_What you need to do:_ Every line of the material is to be repeated exactly as it stands.

_Supplied records:_
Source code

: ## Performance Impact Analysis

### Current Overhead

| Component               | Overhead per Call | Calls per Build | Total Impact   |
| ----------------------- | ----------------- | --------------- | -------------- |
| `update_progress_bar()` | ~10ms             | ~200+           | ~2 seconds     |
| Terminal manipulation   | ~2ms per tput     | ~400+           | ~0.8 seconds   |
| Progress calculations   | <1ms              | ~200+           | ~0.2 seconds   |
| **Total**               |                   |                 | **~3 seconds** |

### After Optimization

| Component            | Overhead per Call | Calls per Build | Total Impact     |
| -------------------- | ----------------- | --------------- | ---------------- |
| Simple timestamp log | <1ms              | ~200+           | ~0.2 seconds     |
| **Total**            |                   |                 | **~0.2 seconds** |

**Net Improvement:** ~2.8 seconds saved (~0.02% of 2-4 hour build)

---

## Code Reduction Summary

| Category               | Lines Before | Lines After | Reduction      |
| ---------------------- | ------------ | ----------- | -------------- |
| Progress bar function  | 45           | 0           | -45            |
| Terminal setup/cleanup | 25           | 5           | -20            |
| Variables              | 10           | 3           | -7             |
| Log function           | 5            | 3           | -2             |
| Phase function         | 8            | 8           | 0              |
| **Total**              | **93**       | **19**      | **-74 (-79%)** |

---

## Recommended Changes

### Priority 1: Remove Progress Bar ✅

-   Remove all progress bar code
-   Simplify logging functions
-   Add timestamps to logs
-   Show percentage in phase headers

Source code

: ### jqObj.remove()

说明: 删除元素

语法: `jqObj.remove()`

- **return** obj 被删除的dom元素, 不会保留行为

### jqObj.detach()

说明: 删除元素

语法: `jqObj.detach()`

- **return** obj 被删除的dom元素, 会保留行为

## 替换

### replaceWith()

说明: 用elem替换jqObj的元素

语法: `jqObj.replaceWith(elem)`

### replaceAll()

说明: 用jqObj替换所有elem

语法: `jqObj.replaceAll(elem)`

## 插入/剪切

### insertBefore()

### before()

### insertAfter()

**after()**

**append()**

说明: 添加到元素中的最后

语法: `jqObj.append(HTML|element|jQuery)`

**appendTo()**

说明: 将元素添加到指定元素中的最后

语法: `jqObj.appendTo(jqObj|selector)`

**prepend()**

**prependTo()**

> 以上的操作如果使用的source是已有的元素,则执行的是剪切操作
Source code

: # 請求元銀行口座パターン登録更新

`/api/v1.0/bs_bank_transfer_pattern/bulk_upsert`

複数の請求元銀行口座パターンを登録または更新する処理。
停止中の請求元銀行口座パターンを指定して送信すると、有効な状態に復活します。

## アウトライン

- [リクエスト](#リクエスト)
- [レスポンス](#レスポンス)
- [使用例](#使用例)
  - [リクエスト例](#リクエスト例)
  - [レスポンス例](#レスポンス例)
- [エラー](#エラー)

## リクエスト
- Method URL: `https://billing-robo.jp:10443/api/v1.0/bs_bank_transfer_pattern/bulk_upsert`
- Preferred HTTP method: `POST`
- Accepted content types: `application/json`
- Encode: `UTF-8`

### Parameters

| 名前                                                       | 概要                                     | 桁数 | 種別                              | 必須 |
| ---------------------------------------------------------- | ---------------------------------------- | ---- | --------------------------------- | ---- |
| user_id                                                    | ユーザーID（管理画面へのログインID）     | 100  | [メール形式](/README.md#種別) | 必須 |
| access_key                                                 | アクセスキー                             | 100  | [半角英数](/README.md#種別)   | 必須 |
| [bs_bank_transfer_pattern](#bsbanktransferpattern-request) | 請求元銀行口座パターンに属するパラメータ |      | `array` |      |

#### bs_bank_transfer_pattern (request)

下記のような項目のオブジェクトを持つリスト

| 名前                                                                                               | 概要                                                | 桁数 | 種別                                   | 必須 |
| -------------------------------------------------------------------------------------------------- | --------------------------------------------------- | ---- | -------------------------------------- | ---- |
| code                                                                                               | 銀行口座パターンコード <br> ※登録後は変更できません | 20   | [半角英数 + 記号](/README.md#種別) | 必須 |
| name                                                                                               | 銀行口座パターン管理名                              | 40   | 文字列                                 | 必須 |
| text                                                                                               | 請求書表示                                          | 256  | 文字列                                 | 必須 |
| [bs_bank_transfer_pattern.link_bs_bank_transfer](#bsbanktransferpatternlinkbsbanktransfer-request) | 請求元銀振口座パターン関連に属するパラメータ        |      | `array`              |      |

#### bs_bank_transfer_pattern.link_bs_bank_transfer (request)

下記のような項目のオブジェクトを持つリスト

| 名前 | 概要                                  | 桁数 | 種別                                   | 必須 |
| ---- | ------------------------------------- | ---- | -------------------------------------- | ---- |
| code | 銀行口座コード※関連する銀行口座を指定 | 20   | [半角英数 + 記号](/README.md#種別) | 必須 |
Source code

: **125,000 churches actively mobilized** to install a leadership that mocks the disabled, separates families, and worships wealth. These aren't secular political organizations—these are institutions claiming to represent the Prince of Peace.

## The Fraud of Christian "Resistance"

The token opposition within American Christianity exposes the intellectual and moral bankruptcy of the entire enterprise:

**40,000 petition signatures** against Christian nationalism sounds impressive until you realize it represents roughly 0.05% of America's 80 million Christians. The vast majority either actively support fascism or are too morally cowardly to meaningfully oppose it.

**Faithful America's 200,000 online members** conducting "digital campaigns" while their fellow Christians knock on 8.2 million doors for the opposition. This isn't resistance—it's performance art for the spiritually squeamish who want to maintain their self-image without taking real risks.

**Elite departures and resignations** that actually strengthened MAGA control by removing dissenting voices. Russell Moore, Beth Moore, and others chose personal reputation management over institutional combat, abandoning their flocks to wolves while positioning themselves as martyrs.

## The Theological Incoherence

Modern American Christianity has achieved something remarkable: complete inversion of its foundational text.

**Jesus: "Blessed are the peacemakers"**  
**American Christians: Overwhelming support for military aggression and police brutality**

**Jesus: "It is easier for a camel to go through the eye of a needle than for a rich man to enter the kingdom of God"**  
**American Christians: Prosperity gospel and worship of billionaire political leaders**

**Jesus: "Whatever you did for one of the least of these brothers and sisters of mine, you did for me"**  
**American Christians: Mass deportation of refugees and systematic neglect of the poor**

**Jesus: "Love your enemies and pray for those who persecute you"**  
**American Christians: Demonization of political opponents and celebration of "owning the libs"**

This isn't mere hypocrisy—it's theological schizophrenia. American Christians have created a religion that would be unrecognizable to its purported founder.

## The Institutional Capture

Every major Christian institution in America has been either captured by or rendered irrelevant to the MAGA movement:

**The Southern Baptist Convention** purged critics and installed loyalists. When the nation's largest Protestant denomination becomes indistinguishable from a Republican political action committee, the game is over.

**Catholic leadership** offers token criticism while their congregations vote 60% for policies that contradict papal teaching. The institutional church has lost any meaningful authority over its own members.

_Answer box:_
Source code

: ## Performance Impact Analysis

### Current Overhead

| Component               | Overhead per Call | Calls per Build | Total Impact   |
| ----------------------- | ----------------- | --------------- | -------------- |
| `update_progress_bar()` | ~10ms             | ~200+           | ~2 seconds     |
| Terminal manipulation   | ~2ms per tput     | ~400+           | ~0.8 seconds   |
| Progress calculations   | <1ms              | ~200+           | ~0.2 seconds   |
| **Total**               |                   |                 | **~3 seconds** |

### After Optimization

| Component            | Overhead per Call | Calls per Build | Total Impact     |
| -------------------- | ----------------- | --------------- | ---------------- |
| Simple timestamp log | <1ms              | ~200+           | ~0.2 seconds     |
| **Total**            |                   |                 | **~0.2 seconds** |

**Net Improvement:** ~2.8 seconds saved (~0.02% of 2-4 hour build)

---

## Code Reduction Summary

| Category               | Lines Before | Lines After | Reduction      |
| ---------------------- | ------------ | ----------- | -------------- |
| Progress bar function  | 45           | 0           | -45            |
| Terminal setup/cleanup | 25           | 5           | -20            |
| Variables              | 10           | 3           | -7             |
| Log function           | 5            | 3           | -2             |
| Phase function         | 8            | 8           | 0              |
| **Total**              | **93**       | **19**      | **-74 (-79%)** |

---

## Recommended Changes

### Priority 1: Remove Progress Bar ✅

-   Remove all progress bar code
-   Simplify logging functions
-   Add timestamps to logs
-   Show percentage in phase headers

Source code

: ### jqObj.remove()

说明: 删除元素

语法: `jqObj.remove()`

- **return** obj 被删除的dom元素, 不会保留行为

### jqObj.detach()

说明: 删除元素

语法: `jqObj.detach()`

- **return** obj 被删除的dom元素, 会保留行为

## 替换

### replaceWith()

说明: 用elem替换jqObj的元素

语法: `jqObj.replaceWith(elem)`

### replaceAll()

说明: 用jqObj替换所有elem

语法: `jqObj.replaceAll(elem)`

## 插入/剪切

### insertBefore()

### before()

### insertAfter()

**after()**

**append()**

说明: 添加到元素中的最后

语法: `jqObj.append(HTML|element|jQuery)`

**appendTo()**

说明: 将元素添加到指定元素中的最后

语法: `jqObj.appendTo(jqObj|selector)`

**prepend()**

**prependTo()**

> 以上的操作如果使用的source是已有的元素,则执行的是剪切操作
Source code

: # 請求元銀行口座パターン登録更新

`/api/v1.0/bs_bank_transfer_pattern/bulk_upsert`

複数の請求元銀行口座パターンを登録または更新する処理。
停止中の請求元銀行口座パターンを指定して送信すると、有効な状態に復活します。

## アウトライン

- [リクエスト](#リクエスト)
- [レスポンス](#レスポンス)
- [使用例](#使用例)
  - [リクエスト例](#リクエスト例)
  - [レスポンス例](#レスポンス例)
- [エラー](#エラー)

## リクエスト
- Method URL: `https://billing-robo.jp:10443/api/v1.0/bs_bank_transfer_pattern/bulk_upsert`
- Preferred HTTP method: `POST`
- Accepted content types: `application/json`
- Encode: `UTF-8`

### Parameters

| 名前                                                       | 概要                                     | 桁数 | 種別                              | 必須 |
| ---------------------------------------------------------- | ---------------------------------------- | ---- | --------------------------------- | ---- |
| user_id                                                    | ユーザーID（管理画面へのログインID）     | 100  | [メール形式](/README.md#種別) | 必須 |
| access_key                                                 | アクセスキー                             | 100  | [半角英数](/README.md#種別)   | 必須 |
| [bs_bank_transfer_pattern](#bsbanktransferpattern-request) | 請求元銀行口座パターンに属するパラメータ |      | `array` |      |

#### bs_bank_transfer_pattern (request)

下記のような項目のオブジェクトを持つリスト

| 名前                                                                                               | 概要                                                | 桁数 | 種別                                   | 必須 |
| -------------------------------------------------------------------------------------------------- | --------------------------------------------------- | ---- | -------------------------------------- | ---- |
| code                                                                                               | 銀行口座パターンコード <br> ※登録後は変更できません | 20   | [半角英数 + 記号](/README.md#種別) | 必須 |
| name                                                                                               | 銀行口座パターン管理名                              | 40   | 文字列                                 | 必須 |
| text                                                                                               | 請求書表示                                          | 256  | 文字列                                 | 必須 |
| [bs_bank_transfer_pattern.link_bs_bank_transfer](#bsbanktransferpatternlinkbsbanktransfer-request) | 請求元銀振口座パターン関連に属するパラメータ        |      | `array`              |      |

#### bs_bank_transfer_pattern.link_bs_bank_transfer (request)

下記のような項目のオブジェクトを持つリスト

| 名前 | 概要                                  | 桁数 | 種別                                   | 必須 |
| ---- | ------------------------------------- | ---- | -------------------------------------- | ---- |
| code | 銀行口座コード※関連する銀行口座を指定 | 20   | [半角英数 + 記号](/README.md#種別) | 必須 |
Source code

: **125,000 churches actively mobilized** to install a leadership that mocks the disabled, separates families, and worships wealth. These aren't secular political organizations—these are institutions claiming to represent the Prince of Peace.

## The Fraud of Christian "Resistance"

The token opposition within American Christianity exposes the intellectual and moral bankruptcy of the entire enterprise:

**40,000 petition signatures** against Christian nationalism sounds impressive until you realize it represents roughly 0.05% of America's 80 million Christians. The vast majority either actively support fascism or are too morally cowardly to meaningfully oppose it.

**Faithful America's 200,000 online members** conducting "digital campaigns" while their fellow Christians knock on 8.2 million doors for the opposition. This isn't resistance—it's performance art for the spiritually squeamish who want to maintain their self-image without taking real risks.

**Elite departures and resignations** that actually strengthened MAGA control by removing dissenting voices. Russell Moore, Beth Moore, and others chose personal reputation management over institutional combat, abandoning their flocks to wolves while positioning themselves as martyrs.

## The Theological Incoherence

Modern American Christianity has achieved something remarkable: complete inversion of its foundational text.

**Jesus: "Blessed are the peacemakers"**  
**American Christians: Overwhelming support for military aggression and police brutality**

**Jesus: "It is easier for a camel to go through the eye of a needle than for a rich man to enter the kingdom of God"**  
**American Christians: Prosperity gospel and worship of billionaire political leaders**

**Jesus: "Whatever you did for one of the least of these brothers and sisters of mine, you did for me"**  
**American Christians: Mass deportation of refugees and systematic neglect of the poor**

**Jesus: "Love your enemies and pray for those who persecute you"**  
**American Christians: Demonization of political opponents and celebration of "owning the libs"**

This isn't mere hypocrisy—it's theological schizophrenia. American Christians have created a religion that would be unrecognizable to its purported founder.

## The Institutional Capture

Every major Christian institution in America has been either captured by or rendered irrelevant to the MAGA movement:

**The Southern Baptist Convention** purged critics and installed loyalists. When the nation's largest Protestant denomination becomes indistinguishable from a Republican political action committee, the game is over.

**Catholic leadership** offers token criticism while their congregations vote 60% for policies that contradict papal teaching. The institutional church has lost any meaningful authority over its own members.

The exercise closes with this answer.